Sarahi Garcia in 2011 collecting the first of the samples. - she collected the last samples in 2013.

What did you contribute with in this study?

I contributed with 6 metagenomes of the 10,534 datasets (~0.0570%) and 104 metagenome-assembled genomes of the 67,464 MAGs (~0.1542%). You see my contribution is really small among the almost 200 co-authors. I think that is the magic of science “we stand on the shoulders of giants”, and as scientists work together in networks to uncover the secrets of nature.

If you consider sustainability, what potential lies in this public repository of 52,515 microbial draft genomes, what can it be used for?

A public repository with genomic data is like a gold mine that can be used to extract a lot of valuable information and tools for biotechnological applications. Data-driven science can take advantage of such databases.

Do you have concrete examples of valuable information that can be extracted from a database like this?

For example, a friend and colleague of mine, Maliheh Mehrshad, and her colleagues used a huge metagenomic database from the Caspian Sea to mine for L-asparaginases. L-asparaginase has been used for the treatment of acute lymphoblastic leukemia for more than 30 years. However, since then, there have been continued efforts to look for similar enzymes with more desirable properties due to the immunogenicity, short half-life, rapid clearance, and L-glutaminase side activity of the existing commercial enzymes. Caspian water has a similar salt composition to the human serum, so it was perfect to look at their microorganisms through metagenomics for different L-asparaginases. They screened almost three million predicted enzymes of the assembled Caspian Sea metagenomes and the screening resulted in 87 putative L-asparaginase genes from the Caspian Sea datasets. Of those, they tested and found two of the recombinant enzymes represented remarkable anti-proliferative activity against leukemia cell line Jurkat while no cytotoxic effect on human erythrocytes or human umbilical vein endothelial cells was detected.
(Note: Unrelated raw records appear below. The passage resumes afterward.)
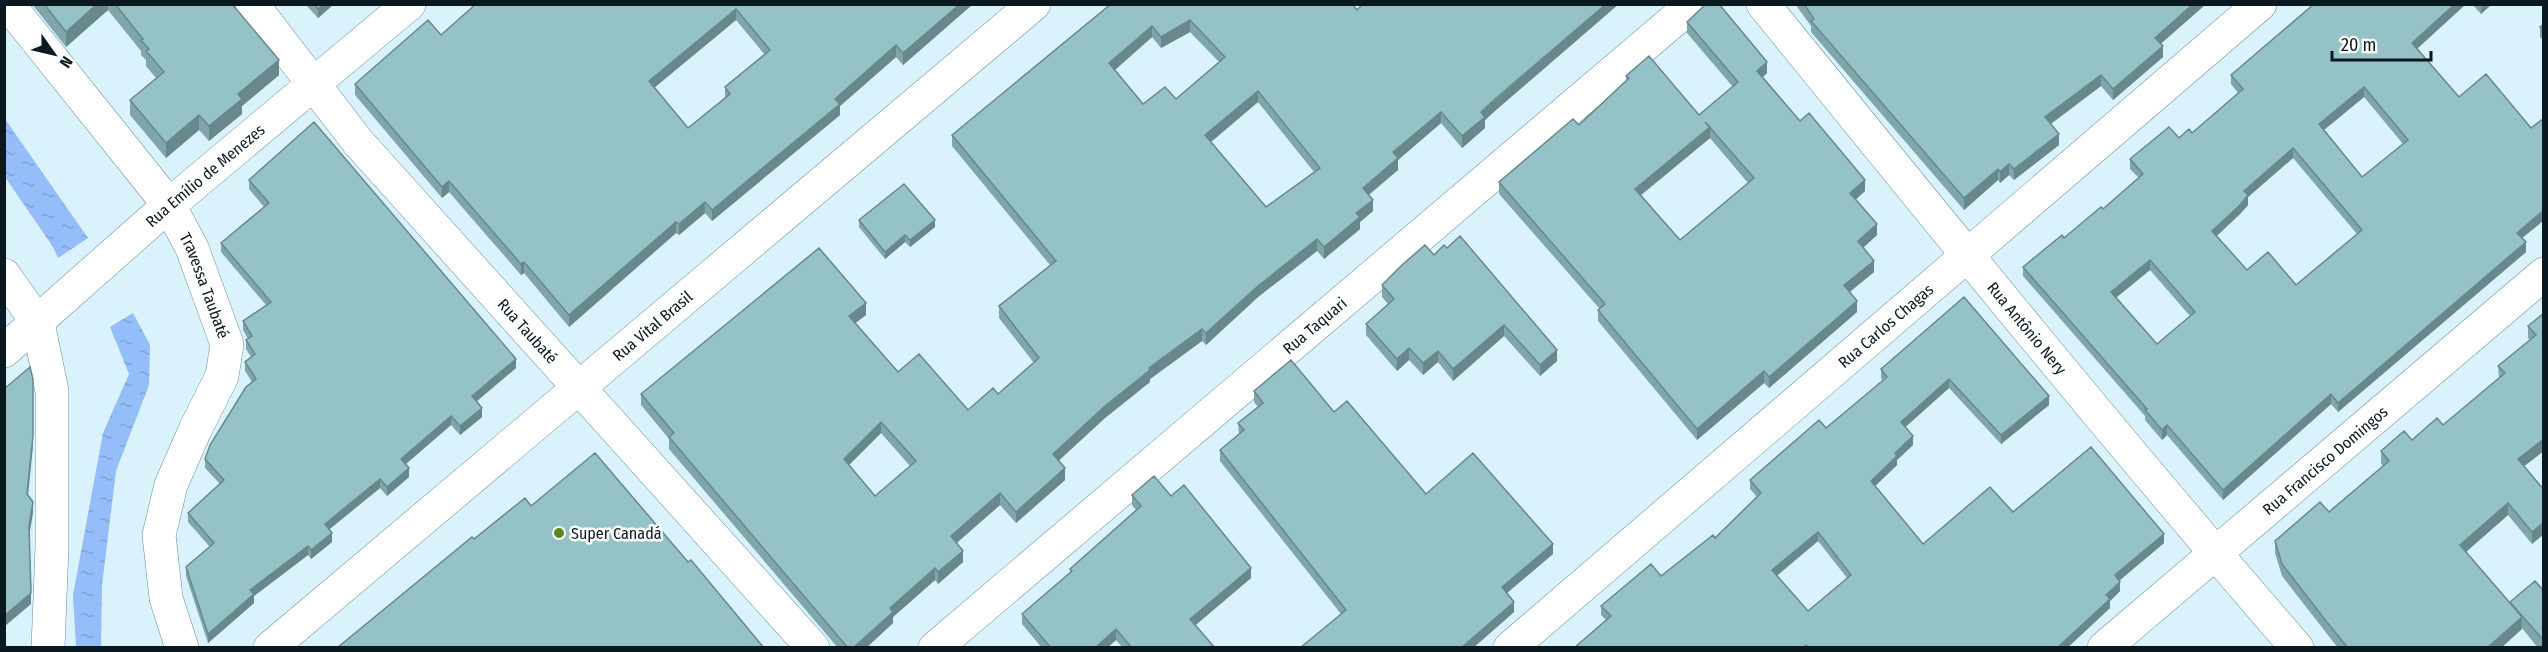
<svg xmlns="http://www.w3.org/2000/svg" width="2548" height="652" font-family="'Fira Sans Condensed',sans-serif">
	<defs>
		<pattern id="water-ripples" width="26" height="14" patternUnits="userSpaceOnUse" patternTransform="scale(1.5)"><rect width="26" height="14" fill="#94bdf9"/><path d="M2 4q2-2 4 0t4 0M15 11q2-2 4 0t4 0" fill="none" stroke="#7ea2d5"/></pattern>
	</defs>
	<rect width="100%" height="100%" fill="#d9f2fc"/>
	<path fill="url(#water-ripples)" d="M5 119 88 238 58 258 53 247 5 177Z
		M133 313 150 345 149 385 116 471 102 585 101 647H76L73 595 103 433 129 374 110 327Z"/>
	<g fill="none" stroke-linecap="round" stroke-linejoin="round">
		<defs>
			<g id="minor">
				<path id="s1" d="M8 4 169 205 192 248 227 344 222 376 195 430 171 485 159 535 166 598 182 648"/>
				<path id="s2" d="M252 4 358 142 813 648"/>
				<path id="s3" d="M1763 4C1939 221 2114 437 2297 648"/>
				<path d="M4 275 38 323 52 391V547L48 648"/>
				<path id="s4" d="M4 351 169 205 409 4"/>
				<path id="s5" d="M270 648 1034 4"/>
				<path id="s6" d="M935 648 1693 4"/>
				<path id="s7" d="M1510 648 2260 4"/>
				<path id="s8" d="M2104 648 2544 274"/>
			</g>
		</defs>
		<use href="#minor" stroke="#68909f" stroke-width="34"/>
		<use href="#minor" stroke="#fff" stroke-width="33"/>
	</g>
	<path fill="#7fa7ab" fill-rule="evenodd" d="M32 4H232L279 75 242 106V114L209 141 199 130 166 158 130 115V100L156 78 146 66V60L141 55V51L108 10 66 47Z
		M305 4H334L318 18Z
		M476 4H973L903 65 896 57 840 106V115L712 221 705 213 679 235 676 233 569 327 524 273 521 275 449 192 442 198 355 95V84L441 35ZM736 20 765 55 725 87V98L688 128 654 88Z
		M1111 4 1357 10 1495 111 1485 120V128L1462 148 1441 123 1398 160V170L1369 195 1373 211 1360 222V229L1324 259 1317 251 1258 297 1206 345 1202 341 1150 379V382L1105 418 1058 460 1065 480 1016 523 1000 505 956 543 963 562 938 584 935 580 893 617V623L866 648H838L669 449V439L641 405V394L866 315 855 323 898 372 968 410 998 394 1034 363 999 318V306L1050 265 952 146V135ZM1190 32 1219 62 1176 99 1143 104 1115 70 1152 37 1161 48ZM1258 102 1314 172 1266 207 1211 142ZM881 433 910 466 875 496 849 465Z
		M1795 4H2206L2160 44 2163 57 2113 100 2101 86 2051 124 2059 145 2014 180 2009 175 2000 183 1998 180 1964 210 1811 32V26Z
		M2466 4 2417 49 2459 97 2531 128 2544 118V220L2522 238 2526 252 2338 412 2331 404 2223 500 2167 435 2162 440 2145 420V416L2023 276V267L2103 209 2139 178 2130 169V159L2192 133 2238 93 2231 84V75ZM2364 97 2403 144 2362 177 2324 130ZM2293 158 2357 234 2296 285 2247 270 2217 236 2240 214 2248 205V197ZM2150 270 2190 316 2157 344 2116 297Z
		M2472 4H2492L2481 14Z
		M1687 22 1767 73 1763 77 1800 121 1865 191 1855 200 1877 235 1863 248 1874 272 1850 292 1857 312 1769 388 1764 383 1697 440 1598 321V310L1599 308 1499 194V182L1579 125 1626 81V76L1699 115 1733 87 1687 33ZM1710 138 1748 183 1680 240 1641 195Z
		M2544 24V41L2540 37V27Z
		M249 180 516 368 476 402 482 417 460 435 451 425 406 464 409 477 387 496 380 488 329 529 332 542 311 559 308 555 254 596V603L208 643 186 576V567L210 547 188 522V513L220 484 205 468V459L252 382 245 371V362L251 357 246 349V340L248 339 243 330V321L266 305 221 252V243L264 207 249 189Z
		M859 220 935 227 910 247 905 242 885 259 859 227Z
		M1434 255 1557 361 1540 376 1504 336 1453 381 1438 362 1423 375 1409 360 1397 371 1366 335V324L1388 304 1382 297V285Z
		M1964 297 2049 405 2001 444 1949 388 1905 427 1913 445 1897 460V465L1875 486 1923 544 2013 512 2164 543 2119 581 2120 591 2110 601V608L2067 648H1574L1606 620 1601 615V606L1661 576 1715 538 1757 497 1750 489V480L1826 428 1883 381 1881 378V369ZM1818 541 1847 578 1808 611 1777 576Z
		M2544 313 2524 466 2544 490 2532 544 2508 515 2466 552 2510 603 2544 588V648H2538L2522 628 2501 648H2338L2282 576 2275 553V541L2329 512 2383 466 2381 463V451L2412 440 2443 425 2499 378 2498 366 2530 340 2528 338V326Z
		M1254 391 1334 412 1426 494 1553 554 1507 593 1514 612 1473 648H1300L1341 614 1220 461V450L1239 435 1238 423 1258 407 1254 402Z
		M1132 495 1171 496 1251 578 1195 625 1215 648H1123L1116 640 1107 648H1042L1022 624V614L1070 573V569L1136 510 1132 505Z"/>
	<path fill="#68888b" d="M97 4H108V10L66 47V32Z
		M323 4H334L318 18V9Z
		M960 4H973L903 65V53Z
		M1606 4H1619L1495 111 1485 120V128L1462 148V136L1481 112Z
		M2193 4H2206L2155 49V38Z
		M2455 4H2466L2412 53V43Z
		M2481 4H2492L2481 14Z
		M736 9V20L649 92V81Z
		M1190 20V32L1161 48V37Z
		M1152 26V37L1109 75V63Z
		M896 45V57L840 106V115L712 221V210L835 99Z
		M2163 46V57L2113 100V89Z
		M279 60V75L242 106V114L209 141V126L238 94Z
		M1767 62V73L1757 82V71Z
		M2101 75V86L2045 128V117Z
		M2364 87V97L2319 134V124Z
		M1258 91V102L1205 147V135Z
		M1441 112V123L1398 160V170L1363 199V188L1393 152Z
		M199 115V130L166 158V143Z
		M1710 127V138L1635 200V189Z
		M2059 134V145L2014 180V169Z
		M2293 148V158L2248 197V205L2240 214 2212 240V231L2244 191Z
		M2009 164V175L2000 183V172Z
		M1998 169V180L1964 210V198Z
		M1865 180V191L1850 205V193Z
		M449 181V192L442 198V187Z
		M1373 200V211L1360 222V229L1324 259V247L1356 213Z
		M705 202V213L679 235V224Z
		M2544 210V220L2517 242V233Z
		M935 220V227L910 247V240Z
		M676 222V233L569 327V315Z
		M1877 224V235L1858 252V241Z
		M905 235V242L885 259V252Z
		M1317 239V251L1258 297 1206 345V333L1258 286Z
		M2526 242V252L2338 412V403Z
		M2150 260V270L2111 302V292Z
		M1874 261V272L1844 296V285Z
		M524 262V273L521 275V264Z
		M6 299V311L4 312V300Z
		M1857 301V312L1769 388V377Z
		M866 303V315L849 328V316Z
		M1504 325V336L1453 381V369Z
		M1202 329V341L1150 379V382L1105 418 1053 466V454L1105 406 1149 368Z
		M1409 348V360L1397 371V359Z
		M1557 350V361L1540 376V365Z
		M1438 351V362L1423 375V363Z
		M516 359V368L472 405V396Z
		M1764 371V383L1697 440V429Z
		M1949 379V388L1901 431V422Z
		M2331 394V404L2223 500V490Z
		M2049 396V405L2001 444V435Z
		M482 408V417L460 435V426Z
		M451 416V425L401 468V459Z
		M881 422V433L844 470V459Z
		M2167 425V435L2162 440V430Z
		M33 435V446L27 505V494Z
		M1913 436V445L1897 460V465L1871 490V481L1895 453Z
		M2544 439V451L2518 471V459Z
		M409 468V477L387 496V487Z
		M1065 468V480L1016 523V512Z
		M380 479V488L325 533V524Z
		M1000 493V505L951 548V536Z
		M33 502V513L29 537V526Z
		M2508 503V515L2460 557V545Z
		M2544 522V534L2532 544V532Z
		M1818 532V541L1772 579V570Z
		M332 533V542L311 559V550Z
		M2164 534V543L2115 584V575Z
		M1553 544V554L1502 597V587Z
		M308 546V555L254 596V603L208 643V634L250 590Z
		M963 551V562L938 584V572Z
		M935 568V580L893 617V623L866 648H853L890 608Z
		M1251 568V578L1190 630V619Z
		M2120 582V591L2110 601V608L2067 648H2057L2106 595Z
		M31 593V604L4 627V616Z
		M1514 602V612L1473 648H1461Z
		M2522 617V629L2501 648H2487Z
		M1116 629V640L1107 648H1095Z"/>
	<path fill="#94c2c7" stroke="#68888b" stroke-width="1.5" fill-rule="evenodd" d="M44 4H97L66 32Z
		M115 4H232L279 60 238 94 242 99 209 126 199 115 166 143 130 100 164 72 146 51 149 49 141 40 143 39Z
		M314 4H323L318 9Z
		M476 4H960L903 53 896 45 835 99 840 104 712 210 705 202 679 224 676 222 569 315 524 262 521 264 449 181 442 187 355 84 428 20 441 35ZM736 9 770 50 725 87 730 94 688 128 649 81Z
		M1111 4H1352L1357 10 1363 4H1606L1495 99 1481 112 1485 117 1462 136 1441 112 1393 152 1398 158 1363 188 1373 200 1356 213 1360 217 1324 247 1317 239 1258 286 1206 333 1202 329 1149 368 1150 370 1105 406 1053 454 1065 468 1016 512 1000 493 951 536 963 551 938 572 935 568 890 608 893 612 853 648H848L669 437 674 433 641 394 819 248 866 303 849 316 898 372 919 354 968 410 993 388 998 394 1039 358 999 306 1056 261 952 135ZM1190 20 1225 57 1176 99 1165 87 1143 104 1109 63 1152 26 1161 37ZM1258 91 1320 168 1266 207 1205 135ZM881 422 916 461 875 496 844 459Z
		M1706 4H1719L1767 62 1757 71 1800 121 1809 113 1865 180 1850 193 1877 224 1858 241 1874 261 1844 285 1857 301 1769 377 1764 371 1697 429 1598 310 1605 304 1499 182 1573 119 1579 125 1629 78 1626 76 1649 56 1699 115 1738 82 1687 22ZM1705 122 1754 178 1680 240 1635 189 1710 127Z
		M1804 4H2193L2155 38 2163 46 2113 89 2101 75 2045 117 2059 134 2014 169 2009 164 2000 172 1998 169 1964 198 1811 21 1814 19Z
		M2314 4H2455L2412 43 2459 97 2486 74 2531 128 2544 118V210L2517 233 2526 242 2338 403 2331 394 2223 490 2167 425 2162 430 2145 410 2147 409 2023 267 2062 235 2064 238 2101 207 2103 209 2143 174 2130 159 2169 127 2179 138 2189 129 2192 133 2243 89 2231 75ZM2364 87 2408 140 2362 177 2319 124ZM2293 148 2362 230 2296 285 2268 252 2247 270 2212 231 2240 205 2248 195 2244 191ZM2150 260 2195 312 2157 344 2111 292Z
		M2544 24V31L2540 27Z
		M314 122 516 359 472 396 482 408 460 426 451 416 401 459 409 468 387 487 380 479 325 524 332 533 311 550 308 546 250 590 254 594 208 634 186 567 214 543 188 513 224 480 205 459 210 445 246 387 256 379 245 362 255 354 246 340 252 336 243 321 271 302 221 243 269 203 249 180Z
		M904 184 935 220 910 240 905 235 885 252 859 220Z
		M1460 236 1557 350 1540 365 1504 325 1453 369 1438 351 1423 363 1409 348 1397 359 1366 324 1394 299 1382 285 1402 265 1425 245 1434 255 1444 245 1447 248Z
		M1964 297 2049 396 2001 435 1949 379 1901 422 1913 436 1895 453 1897 456 1871 481 1923 544 1990 487 2013 512 2091 447 2164 534 2115 575 2120 582 2106 595 2110 599 2057 648H1809L1806 645 1803 648H1574L1611 616 1601 606 1651 564 1661 576 1713 535 1715 538 1761 493 1750 480 1819 420 1826 428 1887 377 1881 369ZM1818 532 1851 575 1808 611 1772 570Z
		M2544 313V439L2518 459 2544 490V522L2532 532 2508 503 2460 545 2522 617 2487 648H2348L2326 621 2282 564 2275 541 2320 502 2329 512 2389 461 2381 451 2404 431 2412 440 2437 418 2443 425 2505 373 2498 366 2536 335 2528 326Z
		M1291 360 1334 412 1347 401 1426 494 1473 453 1553 544 1502 587 1514 602 1461 648H1300L1346 610 1220 450 1244 430 1238 423 1263 403 1254 391Z
		M30 367 33 379V435L27 494 33 502 29 526 31 593 4 616V389Z
		M595 453 688 562 691 560 764 648H337L472 537 474 539 525 498 531 506Z
		M1154 476 1171 496 1184 485 1251 568 1190 619 1215 648H1132L1116 629 1095 648H1051L1022 614 1072 571 1070 569 1141 506 1132 495Z
		M2535 581 2542 589 2544 588V641L2510 602Z"/>
	<circle fill="#5a891d" stroke="#fff" stroke-width="2" cx="559" cy="533" r="6"/>
	<g text-anchor="middle" dominant-baseline="central" stroke-width="5" stroke-linejoin="round" paint-order="stroke">
		<g font-size="16" fill="#09191f" stroke="#fff">
			<text stroke="none"><textPath href="#s4" startOffset="267">Rua Emílio de Menezes</textPath></text>
			<text stroke="none"><textPath href="#s1" startOffset="346">Travessa Taubaté</textPath></text>
			<text stroke="none"><textPath href="#s6" startOffset="498">Rua Taquari</textPath></text>
			<text stroke="none"><textPath href="#s7" startOffset="495">Rua Carlos Chagas</textPath></text>
			<text stroke="none"><textPath href="#s5" startOffset="500">Rua Vital Brasil</textPath></text>
			<text stroke="none"><textPath href="#s3" startOffset="418">Rua Antônio Nery</textPath></text>
			<text stroke="none"><textPath href="#s2" startOffset="428">Rua Taubaté</textPath></text>
			<text stroke="none"><textPath href="#s8" startOffset="290">Rua Francisco Domingos</textPath></text>
		</g>
		<g font-size="16" fill="#09191f" stroke="#fff" text-anchor="start">
			<text x="571" y="533">Super Canadá</text>
		</g>
	</g>
	<rect width="2548" height="652" fill="none" stroke="#09191f" stroke-width="12"/>
	<g transform="translate(54 54) rotate(124)" stroke="#ffffff" stroke-width="4.5" paint-order="stroke">
	<path d="M0-4.5L10 22L0 15L-10 22Z" fill="#09191f"/>
	<text y="-9" font-size="16" font-weight="bold" text-anchor="middle" fill="#09191f">N</text>
	</g>
	<path d="M2332 51v9h99v-9" fill="none" stroke="#09191f" stroke-width="3"/>
	<text x="2341" y="51" font-size="18" fill="#09191f" stroke="#ffffff" stroke-width="4.5" paint-order="stroke">20 m</text>
</svg>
 The metagenomes of which microbes did you contribute with?

I collected the samples back during my Ph.D. and first Postdoc. The samples are microbial model communities from Lake Grosse Fuchskuhle in Germany and Trout Bog Lake in the USA. I have independently published the results for those samples in 2018 during my second postdoc: Model Communities Hint at Promiscuous Metabolic Linkages between Ubiquitous Free-Living Freshwater Bacteria. These metagenomes thought me a lot about microbial cooperation in aquatic ecosystems, and last year I was approached by JGI because they wanted to include the metagenomes in their larger study. 

How do you plan to use this freshly released database?

 We (Alejandro R. Gijon, Julia Nuy, 2 collaborators from JGI, and 2 collaborators in SLU) are planning to do a survey of genome size on Earth that can serve as a base to compare future research results.

Over the last century, microbiologists have isolated microorganisms from their natural communities and focused on their behavior in laboratory environments. This has given us a biased picture of microorganisms because most of the environmental microorganisms do not grow well in the laboratories. Despite this, microbiological studies have produced a staggering depth and breadth of knowledge in cellular microbiology. With current technologies such as metagenomics, we can now learn about microbial ecology and evolution in microorganisms that are most abundant in nature. This information can help us complete the picture of the roles of microorganisms on Earth and their life strategies. Genome sizes tell us the story about the strategy’s microorganisms uses to be successful. That knowledge can help humans improve biotechnological tools that we have developed based on microorganisms.

 Publication: Nayfach S et al. A Genomic Catalog of Earth’s Microbiomes. Nature  Biotechnology. 2020 Nov 9.